- Job -
Transcribe all records, preserving every character.
▼
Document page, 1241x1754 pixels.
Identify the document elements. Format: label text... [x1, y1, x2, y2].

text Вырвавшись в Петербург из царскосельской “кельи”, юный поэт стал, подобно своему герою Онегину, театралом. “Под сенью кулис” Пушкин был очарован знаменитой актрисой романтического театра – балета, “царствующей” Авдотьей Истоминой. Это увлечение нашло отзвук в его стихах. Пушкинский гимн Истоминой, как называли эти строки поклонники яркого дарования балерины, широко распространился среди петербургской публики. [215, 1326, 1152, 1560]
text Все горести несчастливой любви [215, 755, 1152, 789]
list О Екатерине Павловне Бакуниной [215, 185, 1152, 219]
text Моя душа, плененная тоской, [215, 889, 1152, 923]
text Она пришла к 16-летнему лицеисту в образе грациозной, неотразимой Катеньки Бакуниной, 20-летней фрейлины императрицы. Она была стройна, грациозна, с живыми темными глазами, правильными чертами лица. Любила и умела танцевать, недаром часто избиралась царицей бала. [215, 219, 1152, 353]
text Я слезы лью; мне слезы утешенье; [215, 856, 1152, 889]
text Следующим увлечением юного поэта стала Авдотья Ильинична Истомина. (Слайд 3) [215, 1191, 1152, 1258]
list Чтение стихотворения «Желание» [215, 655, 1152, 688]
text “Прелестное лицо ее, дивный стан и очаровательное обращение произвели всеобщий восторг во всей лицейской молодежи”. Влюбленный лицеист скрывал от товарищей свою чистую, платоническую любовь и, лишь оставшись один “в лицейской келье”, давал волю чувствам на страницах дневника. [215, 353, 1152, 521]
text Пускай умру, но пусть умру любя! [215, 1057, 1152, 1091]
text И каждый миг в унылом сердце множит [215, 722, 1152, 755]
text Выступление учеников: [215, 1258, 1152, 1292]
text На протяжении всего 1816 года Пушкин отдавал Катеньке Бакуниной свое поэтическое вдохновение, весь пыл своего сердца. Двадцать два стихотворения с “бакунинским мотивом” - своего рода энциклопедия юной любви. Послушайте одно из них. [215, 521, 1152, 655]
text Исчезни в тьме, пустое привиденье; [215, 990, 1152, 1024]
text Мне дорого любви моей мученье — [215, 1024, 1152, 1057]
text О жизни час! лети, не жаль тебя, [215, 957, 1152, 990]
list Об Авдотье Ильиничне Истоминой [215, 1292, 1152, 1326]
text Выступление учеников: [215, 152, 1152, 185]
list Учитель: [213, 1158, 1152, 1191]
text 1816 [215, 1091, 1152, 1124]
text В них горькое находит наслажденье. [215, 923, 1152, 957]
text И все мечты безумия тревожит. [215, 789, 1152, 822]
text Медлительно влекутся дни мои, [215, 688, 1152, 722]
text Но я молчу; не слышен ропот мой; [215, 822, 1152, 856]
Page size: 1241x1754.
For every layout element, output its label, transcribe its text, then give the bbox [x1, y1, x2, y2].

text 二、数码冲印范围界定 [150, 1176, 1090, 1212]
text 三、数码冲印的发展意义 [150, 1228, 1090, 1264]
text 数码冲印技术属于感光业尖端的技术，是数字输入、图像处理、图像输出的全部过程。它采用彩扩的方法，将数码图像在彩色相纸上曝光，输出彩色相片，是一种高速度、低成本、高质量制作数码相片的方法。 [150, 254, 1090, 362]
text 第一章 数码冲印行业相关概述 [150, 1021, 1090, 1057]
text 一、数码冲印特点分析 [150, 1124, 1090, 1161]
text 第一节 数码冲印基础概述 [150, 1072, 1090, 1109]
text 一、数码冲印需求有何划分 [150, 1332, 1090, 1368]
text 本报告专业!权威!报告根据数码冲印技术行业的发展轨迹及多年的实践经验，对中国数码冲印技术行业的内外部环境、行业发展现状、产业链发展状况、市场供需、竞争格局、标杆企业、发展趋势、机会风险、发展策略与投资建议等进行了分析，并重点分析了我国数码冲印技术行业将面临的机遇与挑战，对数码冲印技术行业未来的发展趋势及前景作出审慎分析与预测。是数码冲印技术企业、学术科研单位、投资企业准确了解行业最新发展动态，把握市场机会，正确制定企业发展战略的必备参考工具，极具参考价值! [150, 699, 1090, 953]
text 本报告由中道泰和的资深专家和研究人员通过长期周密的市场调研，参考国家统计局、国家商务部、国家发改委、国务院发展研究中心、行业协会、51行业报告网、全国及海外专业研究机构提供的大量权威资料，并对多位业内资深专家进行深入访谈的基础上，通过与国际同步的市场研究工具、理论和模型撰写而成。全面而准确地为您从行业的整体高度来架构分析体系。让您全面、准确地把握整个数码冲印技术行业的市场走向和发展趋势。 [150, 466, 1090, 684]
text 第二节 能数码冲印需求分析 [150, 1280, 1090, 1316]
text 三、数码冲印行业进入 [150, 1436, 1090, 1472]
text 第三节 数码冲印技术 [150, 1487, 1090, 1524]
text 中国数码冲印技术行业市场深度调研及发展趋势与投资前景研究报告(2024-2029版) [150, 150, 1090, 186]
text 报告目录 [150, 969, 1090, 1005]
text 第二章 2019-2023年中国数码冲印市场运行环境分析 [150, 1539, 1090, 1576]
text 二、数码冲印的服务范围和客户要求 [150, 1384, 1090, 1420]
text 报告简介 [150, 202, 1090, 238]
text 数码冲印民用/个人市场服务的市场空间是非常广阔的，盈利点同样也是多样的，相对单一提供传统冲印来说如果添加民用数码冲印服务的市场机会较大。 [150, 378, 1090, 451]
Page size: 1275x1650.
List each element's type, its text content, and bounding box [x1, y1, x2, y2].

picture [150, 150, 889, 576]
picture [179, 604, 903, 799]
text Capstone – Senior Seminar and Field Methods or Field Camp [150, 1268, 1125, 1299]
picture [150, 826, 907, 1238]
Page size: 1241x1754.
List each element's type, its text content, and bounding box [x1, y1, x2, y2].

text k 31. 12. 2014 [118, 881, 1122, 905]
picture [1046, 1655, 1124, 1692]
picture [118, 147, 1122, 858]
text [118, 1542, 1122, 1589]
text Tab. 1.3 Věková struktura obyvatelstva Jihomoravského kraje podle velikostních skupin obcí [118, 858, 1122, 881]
▲
- Task result -
Document page, 1241x1754 pixels.
Identify the document elements. Format: label text... [x1, y1, x2, y2].

text Вырвавшись в Петербург из царскосельской “кельи”, юный поэт стал, подобно своему герою Онегину, театралом. “Под сенью кулис” Пушкин был очарован знаменитой актрисой романтического театра – балета, “царствующей” Авдотьей Истоминой. Это увлечение нашло отзвук в его стихах. Пушкинский гимн Истоминой, как называли эти строки поклонники яркого дарования балерины, широко распространился среди петербургской публики. [215, 1326, 1152, 1560]
text Все горести несчастливой любви [215, 755, 1152, 789]
list О Екатерине Павловне Бакуниной [215, 185, 1152, 219]
text Моя душа, плененная тоской, [215, 889, 1152, 923]
text Она пришла к 16-летнему лицеисту в образе грациозной, неотразимой Катеньки Бакуниной, 20-летней фрейлины императрицы. Она была стройна, грациозна, с живыми темными глазами, правильными чертами лица. Любила и умела танцевать, недаром часто избиралась царицей бала. [215, 219, 1152, 353]
text Я слезы лью; мне слезы утешенье; [215, 856, 1152, 889]
text Следующим увлечением юного поэта стала Авдотья Ильинична Истомина. (Слайд 3) [215, 1191, 1152, 1258]
list Чтение стихотворения «Желание» [215, 655, 1152, 688]
text “Прелестное лицо ее, дивный стан и очаровательное обращение произвели всеобщий восторг во всей лицейской молодежи”. Влюбленный лицеист скрывал от товарищей свою чистую, платоническую любовь и, лишь оставшись один “в лицейской келье”, давал волю чувствам на страницах дневника. [215, 353, 1152, 521]
text Пускай умру, но пусть умру любя! [215, 1057, 1152, 1091]
text И каждый миг в унылом сердце множит [215, 722, 1152, 755]
text Выступление учеников: [215, 1258, 1152, 1292]
text На протяжении всего 1816 года Пушкин отдавал Катеньке Бакуниной свое поэтическое вдохновение, весь пыл своего сердца. Двадцать два стихотворения с “бакунинским мотивом” - своего рода энциклопедия юной любви. Послушайте одно из них. [215, 521, 1152, 655]
text Исчезни в тьме, пустое привиденье; [215, 990, 1152, 1024]
text Мне дорого любви моей мученье — [215, 1024, 1152, 1057]
text О жизни час! лети, не жаль тебя, [215, 957, 1152, 990]
list Об Авдотье Ильиничне Истоминой [215, 1292, 1152, 1326]
text Выступление учеников: [215, 152, 1152, 185]
list Учитель: [213, 1158, 1152, 1191]
text 1816 [215, 1091, 1152, 1124]
text В них горькое находит наслажденье. [215, 923, 1152, 957]
text И все мечты безумия тревожит. [215, 789, 1152, 822]
text Медлительно влекутся дни мои, [215, 688, 1152, 722]
text Но я молчу; не слышен ропот мой; [215, 822, 1152, 856]
Page size: 1241x1754.
For every layout element, output its label, transcribe its text, then give the bbox [x1, y1, x2, y2].

text 二、数码冲印范围界定 [150, 1176, 1090, 1212]
text 三、数码冲印的发展意义 [150, 1228, 1090, 1264]
text 数码冲印技术属于感光业尖端的技术，是数字输入、图像处理、图像输出的全部过程。它采用彩扩的方法，将数码图像在彩色相纸上曝光，输出彩色相片，是一种高速度、低成本、高质量制作数码相片的方法。 [150, 254, 1090, 362]
text 第一章 数码冲印行业相关概述 [150, 1021, 1090, 1057]
text 一、数码冲印特点分析 [150, 1124, 1090, 1161]
text 第一节 数码冲印基础概述 [150, 1072, 1090, 1109]
text 一、数码冲印需求有何划分 [150, 1332, 1090, 1368]
text 本报告专业!权威!报告根据数码冲印技术行业的发展轨迹及多年的实践经验，对中国数码冲印技术行业的内外部环境、行业发展现状、产业链发展状况、市场供需、竞争格局、标杆企业、发展趋势、机会风险、发展策略与投资建议等进行了分析，并重点分析了我国数码冲印技术行业将面临的机遇与挑战，对数码冲印技术行业未来的发展趋势及前景作出审慎分析与预测。是数码冲印技术企业、学术科研单位、投资企业准确了解行业最新发展动态，把握市场机会，正确制定企业发展战略的必备参考工具，极具参考价值! [150, 699, 1090, 953]
text 本报告由中道泰和的资深专家和研究人员通过长期周密的市场调研，参考国家统计局、国家商务部、国家发改委、国务院发展研究中心、行业协会、51行业报告网、全国及海外专业研究机构提供的大量权威资料，并对多位业内资深专家进行深入访谈的基础上，通过与国际同步的市场研究工具、理论和模型撰写而成。全面而准确地为您从行业的整体高度来架构分析体系。让您全面、准确地把握整个数码冲印技术行业的市场走向和发展趋势。 [150, 466, 1090, 684]
text 第二节 能数码冲印需求分析 [150, 1280, 1090, 1316]
text 三、数码冲印行业进入 [150, 1436, 1090, 1472]
text 第三节 数码冲印技术 [150, 1487, 1090, 1524]
text 中国数码冲印技术行业市场深度调研及发展趋势与投资前景研究报告(2024-2029版) [150, 150, 1090, 186]
text 报告目录 [150, 969, 1090, 1005]
text 第二章 2019-2023年中国数码冲印市场运行环境分析 [150, 1539, 1090, 1576]
text 二、数码冲印的服务范围和客户要求 [150, 1384, 1090, 1420]
text 报告简介 [150, 202, 1090, 238]
text 数码冲印民用/个人市场服务的市场空间是非常广阔的，盈利点同样也是多样的，相对单一提供传统冲印来说如果添加民用数码冲印服务的市场机会较大。 [150, 378, 1090, 451]
Page size: 1275x1650.
List each element's type, its text content, and bounding box [x1, y1, x2, y2].

picture [150, 150, 889, 576]
picture [179, 604, 903, 799]
text Capstone – Senior Seminar and Field Methods or Field Camp [150, 1268, 1125, 1299]
picture [150, 826, 907, 1238]
Page size: 1241x1754.
List each element's type, its text content, and bounding box [x1, y1, x2, y2].

text k 31. 12. 2014 [118, 881, 1122, 905]
picture [1046, 1655, 1124, 1692]
picture [118, 147, 1122, 858]
text [118, 1542, 1122, 1589]
text Tab. 1.3 Věková struktura obyvatelstva Jihomoravského kraje podle velikostních skupin obcí [118, 858, 1122, 881]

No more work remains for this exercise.